- _Problem_
Return, exactly and in full, the lines of the records below starting at the one with "# echowhisper" and ending at the one with "This project is", and no other lines.

- _Data for review_

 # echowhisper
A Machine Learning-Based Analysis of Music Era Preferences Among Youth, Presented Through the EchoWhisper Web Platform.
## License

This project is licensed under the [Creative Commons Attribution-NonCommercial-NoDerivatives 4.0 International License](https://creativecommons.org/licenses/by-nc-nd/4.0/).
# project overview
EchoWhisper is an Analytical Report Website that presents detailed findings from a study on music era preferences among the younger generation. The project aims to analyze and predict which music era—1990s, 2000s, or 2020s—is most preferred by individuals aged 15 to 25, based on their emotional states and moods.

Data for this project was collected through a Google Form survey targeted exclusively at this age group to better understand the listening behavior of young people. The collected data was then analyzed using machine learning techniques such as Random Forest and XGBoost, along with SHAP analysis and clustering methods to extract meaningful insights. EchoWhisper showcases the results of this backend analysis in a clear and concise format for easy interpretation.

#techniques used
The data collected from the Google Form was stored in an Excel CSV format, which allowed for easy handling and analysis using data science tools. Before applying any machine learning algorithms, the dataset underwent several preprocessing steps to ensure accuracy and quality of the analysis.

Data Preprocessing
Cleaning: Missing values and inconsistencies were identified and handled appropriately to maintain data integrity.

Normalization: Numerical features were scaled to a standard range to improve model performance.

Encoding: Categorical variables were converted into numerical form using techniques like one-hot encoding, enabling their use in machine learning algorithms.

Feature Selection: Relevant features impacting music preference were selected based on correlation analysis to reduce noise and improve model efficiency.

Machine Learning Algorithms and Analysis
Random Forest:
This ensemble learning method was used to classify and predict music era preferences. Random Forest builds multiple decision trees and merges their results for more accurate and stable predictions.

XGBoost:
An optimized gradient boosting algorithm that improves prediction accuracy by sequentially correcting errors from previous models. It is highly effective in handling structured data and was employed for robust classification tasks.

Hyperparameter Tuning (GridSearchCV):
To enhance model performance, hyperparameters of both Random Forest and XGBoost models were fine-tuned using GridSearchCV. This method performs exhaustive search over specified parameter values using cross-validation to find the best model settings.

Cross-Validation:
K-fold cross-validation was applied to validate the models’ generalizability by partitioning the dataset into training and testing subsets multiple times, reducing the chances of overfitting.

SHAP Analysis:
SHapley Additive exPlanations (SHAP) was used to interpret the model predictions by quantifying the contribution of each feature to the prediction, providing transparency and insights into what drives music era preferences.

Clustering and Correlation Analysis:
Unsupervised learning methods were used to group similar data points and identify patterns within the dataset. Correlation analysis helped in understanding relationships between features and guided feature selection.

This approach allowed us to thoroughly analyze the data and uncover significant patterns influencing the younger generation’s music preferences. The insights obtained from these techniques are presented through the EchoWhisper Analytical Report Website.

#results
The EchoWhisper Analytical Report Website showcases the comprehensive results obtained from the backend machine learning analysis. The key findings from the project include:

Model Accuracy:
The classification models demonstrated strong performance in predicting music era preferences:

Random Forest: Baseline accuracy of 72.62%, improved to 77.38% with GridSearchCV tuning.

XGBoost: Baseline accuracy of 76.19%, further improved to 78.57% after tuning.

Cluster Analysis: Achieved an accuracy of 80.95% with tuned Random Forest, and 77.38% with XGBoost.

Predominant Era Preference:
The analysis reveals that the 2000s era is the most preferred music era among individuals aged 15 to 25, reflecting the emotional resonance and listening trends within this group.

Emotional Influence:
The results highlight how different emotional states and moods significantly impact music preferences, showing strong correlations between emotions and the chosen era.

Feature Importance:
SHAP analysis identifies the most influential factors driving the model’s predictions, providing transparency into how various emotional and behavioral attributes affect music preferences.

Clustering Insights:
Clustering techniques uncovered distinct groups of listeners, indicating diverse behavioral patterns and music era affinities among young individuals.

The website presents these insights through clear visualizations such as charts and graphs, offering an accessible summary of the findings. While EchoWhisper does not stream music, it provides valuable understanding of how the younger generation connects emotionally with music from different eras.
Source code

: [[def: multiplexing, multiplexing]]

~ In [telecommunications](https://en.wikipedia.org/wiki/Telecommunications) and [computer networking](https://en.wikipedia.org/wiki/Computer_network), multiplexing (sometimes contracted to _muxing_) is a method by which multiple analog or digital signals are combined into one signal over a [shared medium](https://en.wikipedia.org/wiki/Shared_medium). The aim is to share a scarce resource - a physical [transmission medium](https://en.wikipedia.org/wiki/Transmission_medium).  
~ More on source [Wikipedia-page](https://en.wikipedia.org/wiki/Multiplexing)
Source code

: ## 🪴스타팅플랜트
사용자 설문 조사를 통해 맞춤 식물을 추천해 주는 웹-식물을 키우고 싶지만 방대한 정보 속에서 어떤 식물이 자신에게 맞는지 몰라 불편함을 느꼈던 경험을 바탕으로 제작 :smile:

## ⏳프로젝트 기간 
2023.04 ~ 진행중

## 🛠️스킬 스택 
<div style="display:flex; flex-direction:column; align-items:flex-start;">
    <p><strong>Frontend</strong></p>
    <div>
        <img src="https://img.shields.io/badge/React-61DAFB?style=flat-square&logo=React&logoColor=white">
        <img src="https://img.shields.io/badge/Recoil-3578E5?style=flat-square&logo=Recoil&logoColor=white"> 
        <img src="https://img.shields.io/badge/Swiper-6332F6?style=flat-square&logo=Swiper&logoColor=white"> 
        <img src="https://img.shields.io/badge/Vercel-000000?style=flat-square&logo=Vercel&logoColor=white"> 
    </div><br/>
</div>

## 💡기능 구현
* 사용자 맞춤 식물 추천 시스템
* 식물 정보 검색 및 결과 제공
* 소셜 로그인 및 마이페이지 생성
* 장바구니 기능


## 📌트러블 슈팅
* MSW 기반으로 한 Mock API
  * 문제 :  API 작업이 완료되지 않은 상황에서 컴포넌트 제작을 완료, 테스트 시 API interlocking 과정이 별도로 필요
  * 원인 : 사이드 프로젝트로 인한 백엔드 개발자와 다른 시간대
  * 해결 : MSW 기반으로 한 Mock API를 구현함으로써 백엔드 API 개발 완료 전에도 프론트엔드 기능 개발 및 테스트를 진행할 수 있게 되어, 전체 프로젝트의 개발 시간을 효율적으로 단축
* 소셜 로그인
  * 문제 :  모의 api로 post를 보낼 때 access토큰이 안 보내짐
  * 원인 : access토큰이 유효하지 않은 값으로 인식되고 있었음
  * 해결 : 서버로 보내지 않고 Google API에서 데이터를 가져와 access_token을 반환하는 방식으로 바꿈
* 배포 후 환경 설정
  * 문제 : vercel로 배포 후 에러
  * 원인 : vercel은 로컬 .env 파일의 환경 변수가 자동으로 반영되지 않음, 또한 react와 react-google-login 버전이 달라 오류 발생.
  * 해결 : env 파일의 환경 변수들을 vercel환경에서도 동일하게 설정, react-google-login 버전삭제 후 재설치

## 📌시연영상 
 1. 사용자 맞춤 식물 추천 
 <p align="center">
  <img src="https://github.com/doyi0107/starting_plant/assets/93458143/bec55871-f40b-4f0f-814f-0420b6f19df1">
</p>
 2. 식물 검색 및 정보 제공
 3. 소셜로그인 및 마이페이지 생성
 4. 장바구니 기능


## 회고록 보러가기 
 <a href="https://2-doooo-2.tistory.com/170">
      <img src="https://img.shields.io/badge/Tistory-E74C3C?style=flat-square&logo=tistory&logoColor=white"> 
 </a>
==
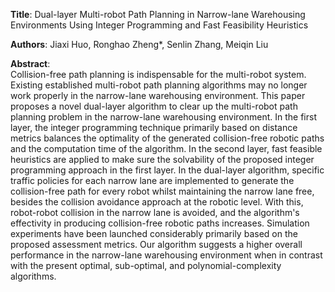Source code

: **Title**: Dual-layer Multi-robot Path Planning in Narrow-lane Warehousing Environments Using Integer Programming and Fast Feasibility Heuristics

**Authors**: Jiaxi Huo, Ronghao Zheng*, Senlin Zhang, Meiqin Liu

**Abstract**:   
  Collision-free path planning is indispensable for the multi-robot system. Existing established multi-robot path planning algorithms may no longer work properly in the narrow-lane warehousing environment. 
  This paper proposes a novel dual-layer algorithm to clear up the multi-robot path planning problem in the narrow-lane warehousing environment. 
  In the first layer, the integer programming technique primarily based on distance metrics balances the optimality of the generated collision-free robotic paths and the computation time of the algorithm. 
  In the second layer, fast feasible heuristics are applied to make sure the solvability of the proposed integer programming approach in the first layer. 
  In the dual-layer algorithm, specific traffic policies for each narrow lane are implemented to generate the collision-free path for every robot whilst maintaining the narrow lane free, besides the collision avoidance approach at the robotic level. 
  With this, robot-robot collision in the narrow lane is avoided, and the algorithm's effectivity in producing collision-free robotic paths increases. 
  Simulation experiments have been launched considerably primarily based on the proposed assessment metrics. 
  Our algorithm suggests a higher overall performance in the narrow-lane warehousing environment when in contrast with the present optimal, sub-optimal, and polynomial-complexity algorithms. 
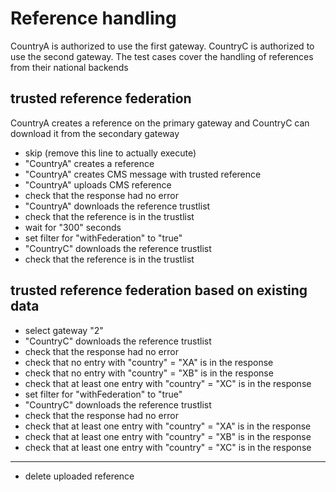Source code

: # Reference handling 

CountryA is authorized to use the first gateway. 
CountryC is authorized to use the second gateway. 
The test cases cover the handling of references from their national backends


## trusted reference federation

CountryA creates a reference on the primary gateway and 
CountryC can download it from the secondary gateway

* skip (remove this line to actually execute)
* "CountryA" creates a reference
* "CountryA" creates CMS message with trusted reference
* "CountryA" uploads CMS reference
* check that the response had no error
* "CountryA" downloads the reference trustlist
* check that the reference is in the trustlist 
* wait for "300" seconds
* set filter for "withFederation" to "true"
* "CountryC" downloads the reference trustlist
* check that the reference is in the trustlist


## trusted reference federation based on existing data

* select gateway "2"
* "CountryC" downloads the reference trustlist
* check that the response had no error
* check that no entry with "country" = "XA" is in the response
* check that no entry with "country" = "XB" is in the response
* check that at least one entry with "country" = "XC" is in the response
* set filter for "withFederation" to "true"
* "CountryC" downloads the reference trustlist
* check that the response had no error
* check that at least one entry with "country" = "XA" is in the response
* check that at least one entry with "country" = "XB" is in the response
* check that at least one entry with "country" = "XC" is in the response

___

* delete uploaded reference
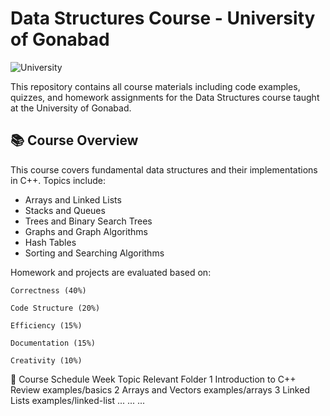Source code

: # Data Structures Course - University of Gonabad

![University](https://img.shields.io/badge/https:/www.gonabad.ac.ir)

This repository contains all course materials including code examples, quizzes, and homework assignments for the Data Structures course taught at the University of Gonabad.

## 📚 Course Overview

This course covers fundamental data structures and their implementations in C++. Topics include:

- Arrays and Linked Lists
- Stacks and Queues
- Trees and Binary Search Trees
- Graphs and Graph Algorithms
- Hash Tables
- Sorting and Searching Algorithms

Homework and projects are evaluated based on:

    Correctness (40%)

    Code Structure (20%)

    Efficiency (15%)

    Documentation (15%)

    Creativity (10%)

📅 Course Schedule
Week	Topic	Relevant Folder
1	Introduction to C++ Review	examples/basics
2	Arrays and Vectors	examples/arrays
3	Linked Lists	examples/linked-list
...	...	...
--
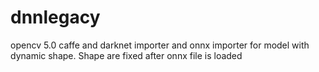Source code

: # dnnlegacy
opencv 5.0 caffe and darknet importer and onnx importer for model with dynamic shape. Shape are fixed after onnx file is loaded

- _Solution_
 # echowhisper
A Machine Learning-Based Analysis of Music Era Preferences Among Youth, Presented Through the EchoWhisper Web Platform.
## License

This project is licensed under the [Creative Commons Attribution-NonCommercial-NoDerivatives 4.0 International License](https://creativecommons.org/licenses/by-nc-nd/4.0/).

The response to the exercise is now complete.